Extracted data entries
☆ ☆ ☆ ☆ ☆ ☆ ☆
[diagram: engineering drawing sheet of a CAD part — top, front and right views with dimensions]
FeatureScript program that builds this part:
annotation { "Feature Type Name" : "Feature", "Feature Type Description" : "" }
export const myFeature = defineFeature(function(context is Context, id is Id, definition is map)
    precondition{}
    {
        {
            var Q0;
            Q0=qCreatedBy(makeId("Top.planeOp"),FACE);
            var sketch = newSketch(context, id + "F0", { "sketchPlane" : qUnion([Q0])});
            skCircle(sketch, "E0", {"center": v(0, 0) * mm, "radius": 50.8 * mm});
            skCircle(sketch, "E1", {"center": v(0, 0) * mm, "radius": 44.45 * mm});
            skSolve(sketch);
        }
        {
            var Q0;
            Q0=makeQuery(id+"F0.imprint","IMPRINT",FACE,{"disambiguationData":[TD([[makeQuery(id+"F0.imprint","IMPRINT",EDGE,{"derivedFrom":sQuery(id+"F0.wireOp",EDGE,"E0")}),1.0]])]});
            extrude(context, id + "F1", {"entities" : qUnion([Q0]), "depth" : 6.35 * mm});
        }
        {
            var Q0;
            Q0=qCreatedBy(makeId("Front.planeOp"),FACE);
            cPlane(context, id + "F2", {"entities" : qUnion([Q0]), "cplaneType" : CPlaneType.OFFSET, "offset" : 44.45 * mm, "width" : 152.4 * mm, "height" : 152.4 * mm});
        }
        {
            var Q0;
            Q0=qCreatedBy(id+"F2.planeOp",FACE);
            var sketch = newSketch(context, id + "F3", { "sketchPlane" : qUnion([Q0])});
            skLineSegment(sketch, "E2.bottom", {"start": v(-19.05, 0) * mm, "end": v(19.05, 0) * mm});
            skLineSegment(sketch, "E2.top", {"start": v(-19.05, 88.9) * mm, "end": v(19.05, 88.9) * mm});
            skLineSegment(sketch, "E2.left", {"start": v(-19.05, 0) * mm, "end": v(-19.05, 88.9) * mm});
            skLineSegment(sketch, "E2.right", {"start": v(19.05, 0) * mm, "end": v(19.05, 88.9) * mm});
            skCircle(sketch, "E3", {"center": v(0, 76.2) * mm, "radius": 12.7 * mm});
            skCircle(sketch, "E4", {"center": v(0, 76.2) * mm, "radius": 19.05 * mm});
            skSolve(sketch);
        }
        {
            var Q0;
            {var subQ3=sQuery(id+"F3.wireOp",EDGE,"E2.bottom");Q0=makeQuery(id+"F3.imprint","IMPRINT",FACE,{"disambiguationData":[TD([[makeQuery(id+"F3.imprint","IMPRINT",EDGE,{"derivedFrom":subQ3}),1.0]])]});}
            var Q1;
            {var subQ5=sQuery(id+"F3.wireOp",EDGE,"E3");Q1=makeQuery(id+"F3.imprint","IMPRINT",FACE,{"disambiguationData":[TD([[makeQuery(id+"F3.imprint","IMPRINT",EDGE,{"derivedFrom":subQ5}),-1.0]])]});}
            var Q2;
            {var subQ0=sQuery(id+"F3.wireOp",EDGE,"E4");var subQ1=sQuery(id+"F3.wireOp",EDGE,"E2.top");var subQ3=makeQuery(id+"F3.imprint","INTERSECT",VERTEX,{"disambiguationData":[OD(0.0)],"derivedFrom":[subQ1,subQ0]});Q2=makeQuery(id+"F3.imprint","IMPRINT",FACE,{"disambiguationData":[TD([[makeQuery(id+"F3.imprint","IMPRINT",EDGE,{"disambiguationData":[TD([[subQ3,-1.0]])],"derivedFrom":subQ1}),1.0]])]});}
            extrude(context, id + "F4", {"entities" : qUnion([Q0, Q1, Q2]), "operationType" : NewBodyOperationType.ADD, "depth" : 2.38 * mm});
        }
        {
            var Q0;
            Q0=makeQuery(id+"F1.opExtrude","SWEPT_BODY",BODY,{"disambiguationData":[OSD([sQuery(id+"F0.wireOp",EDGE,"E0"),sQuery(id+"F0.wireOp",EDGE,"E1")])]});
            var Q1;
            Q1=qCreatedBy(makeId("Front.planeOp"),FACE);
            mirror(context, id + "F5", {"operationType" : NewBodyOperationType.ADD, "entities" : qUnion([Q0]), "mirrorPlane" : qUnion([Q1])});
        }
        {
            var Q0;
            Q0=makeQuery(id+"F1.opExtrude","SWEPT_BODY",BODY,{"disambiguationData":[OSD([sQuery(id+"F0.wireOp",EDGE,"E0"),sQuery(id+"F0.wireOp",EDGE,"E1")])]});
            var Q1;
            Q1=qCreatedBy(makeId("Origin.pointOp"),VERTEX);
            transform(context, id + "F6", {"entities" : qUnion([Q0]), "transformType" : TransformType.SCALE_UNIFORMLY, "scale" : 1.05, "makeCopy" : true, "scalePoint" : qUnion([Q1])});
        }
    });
☆ ☆ ☆ ☆ ☆ ☆ ☆
**Instruction:** Show every line of the rows above that contains the string "VERTEX", matching case exactly.

**Solution to the problem:**
            {var subQ0=sQuery(id+"F3.wireOp",EDGE,"E4");var subQ1=sQuery(id+"F3.wireOp",EDGE,"E2.top");var subQ3=makeQuery(id+"F3.imprint","INTERSECT",VERTEX,{"disambiguationData":[OD(0.0)],"derivedFrom":[subQ1,subQ0]});Q2=makeQuery(id+"F3.imprint","IMPRINT",FACE,{"disambiguationData":[TD([[makeQuery(id+"F3.imprint","IMPRINT",EDGE,{"disambiguationData":[TD([[subQ3,-1.0]])],"derivedFrom":subQ1}),1.0]])]});}
            Q1=qCreatedBy(makeId("Origin.pointOp"),VERTEX);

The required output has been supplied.